Analyst predicts Big Media to bounce back despite weak Q4

Michelle Clancy ©RapidTVNews | 01-02-2012

Even though cable ratings weakened in the fourth quarter of 2011, at least one Wall Street analyst is bullish on the outlook for Big Media.
“We have seen enough evidence over the past six months to support the fact that diversified media is healthy, that must-have content will be monetised, and that there is still significant growth in this business,” writes Wells Fargo Securities’ Marci Ryvicker in a report on the sector. Not everyone agrees, pointing to lacklustre end-of-year results, due in part to faltering cable ratings that seem to mirror the broader market. Nomura Securities analyst Michael Nathanson said that "News Corp.’s cable network programming was one of the few bright spots [in Q4] with 9% growth. In contrast, the quarter’s ratings saw 7% live ratings declines at Time Warner, Viacom, Comcast/NBCU and double-digit declines at Disney (13%)."
Those ratings slumps have led Wall Street to revise their outlooks down for the sector. Ryvicker however expects CBS, News Corp. and Time Warner to outperform the overall market while Disney and Viacom will hold their own.
Helping things along is the fact that “programmers have become more protective of their content, which should protect long term monetisation.”
That has been borne out by the fact that Netflix has not been able to strike streaming deals with Starz and HBO; also the willingness to pay for premium sports content (ESPN re-upped its carriage fees at a hefty premium this fall) bodes well. Netflix in fact is “healthy enough to continue to purchase content, but not strong enough to significantly disrupt the current ecosystem,” she noted, bottom-lining the reality of the marketplace.

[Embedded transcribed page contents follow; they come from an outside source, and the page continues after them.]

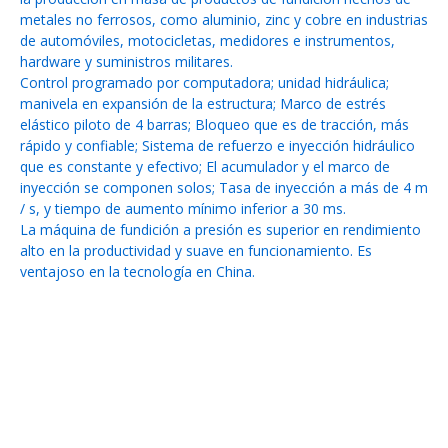
metales no ferrosos, como aluminio, zinc y cobre en industrias
de automóviles, motocicletas, medidores e instrumentos,
hardware y suministros militares.
Control programado por computadora; unidad hidráulica;
manivela en expansión de la estructura; Marco de estrés
elástico piloto de 4 barras; Bloqueo que es de tracción, más
rápido y confiable; Sistema de refuerzo e inyección hidráulico
que es constante y efectivo; El acumulador y el marco de
inyección se componen solos; Tasa de inyección a más de 4 m
/ s, y tiempo de aumento mínimo inferior a 30 ms.
La máquina de fundición a presión es superior en rendimiento
alto en la productividad y suave en funcionamiento. Es
ventajoso en la tecnología en China.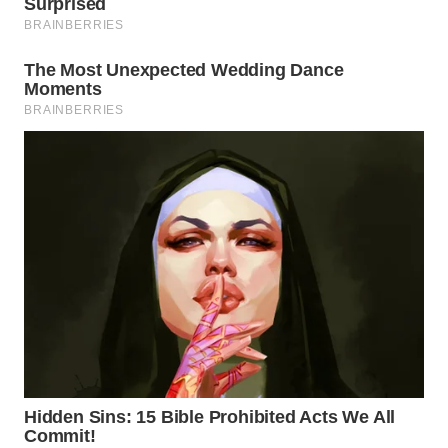
TAPANULI
TENGAH
WN DELI
SERDANG
WN
TEBING
TINGGI
WN
PAKPAK
WN
KARAWANG
WN
BEKASI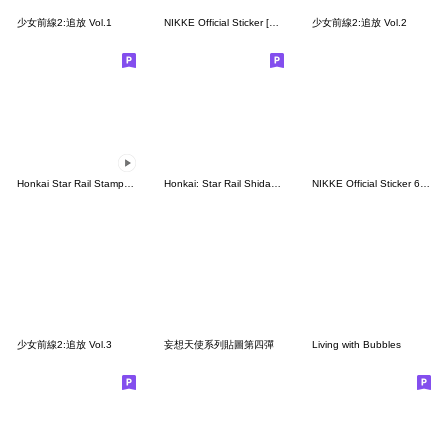
少女前線2:追放 Vol.1
NIKKE Official Sticker [6th Batch]
少女前線2:追放 Vol.2
Honkai Star Rail Stamp Pack
Honkai: Star Rail Shidare Chibi Stickers
NIKKE Official Sticker 6th Batch
少女前線2:追放 Vol.3
妄想天使系列貼圖第四彈
Living with Bubbles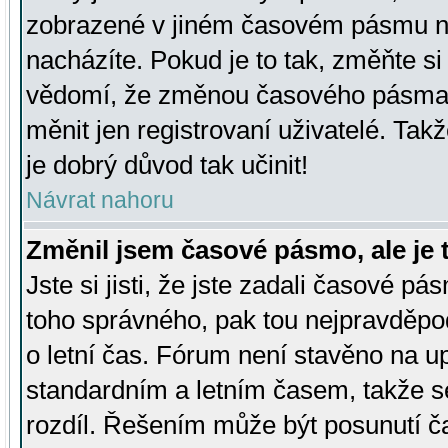
zobrazené v jiném časovém pásmu ne
nacházíte. Pokud je to tak, změňte si
vědomí, že změnou časového pásma
měnit jen registrovaní uživatelé. Takž
je dobrý důvod tak učinit!
Návrat nahoru
Změnil jsem časové pásmo, ale je t
Jste si jisti, že jste zadali časové pá
toho správného, pak tou nejpravděpod
o letní čas. Fórum není stavěno na u
standardním a letním časem, takže s
rozdíl. Řešením může být posunutí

She's not bullish on all companies, however, particularly singling out Disney as one to be wary of. She also acknowledges that media will feel the burn if the economy worsens as more consumers turn to less expensive means of entertainment than the box-office and premium-tier cable subscriptions.
Despite ESPN's hike in carriage fees, she said that Disney will find the sports juggernaut to be a bit of an albatross when it comes to growth. The House of Mouse will also be pinched by continuing weak box-office sales, while Disney-owned national TV network ABC continues to be an also-ran when it comes to hit series.
On the flip side, Disney is challenging Viacom when it comes to kids' TV fare, and Nickelodeon may see a bite taken out of its ad sales as a result.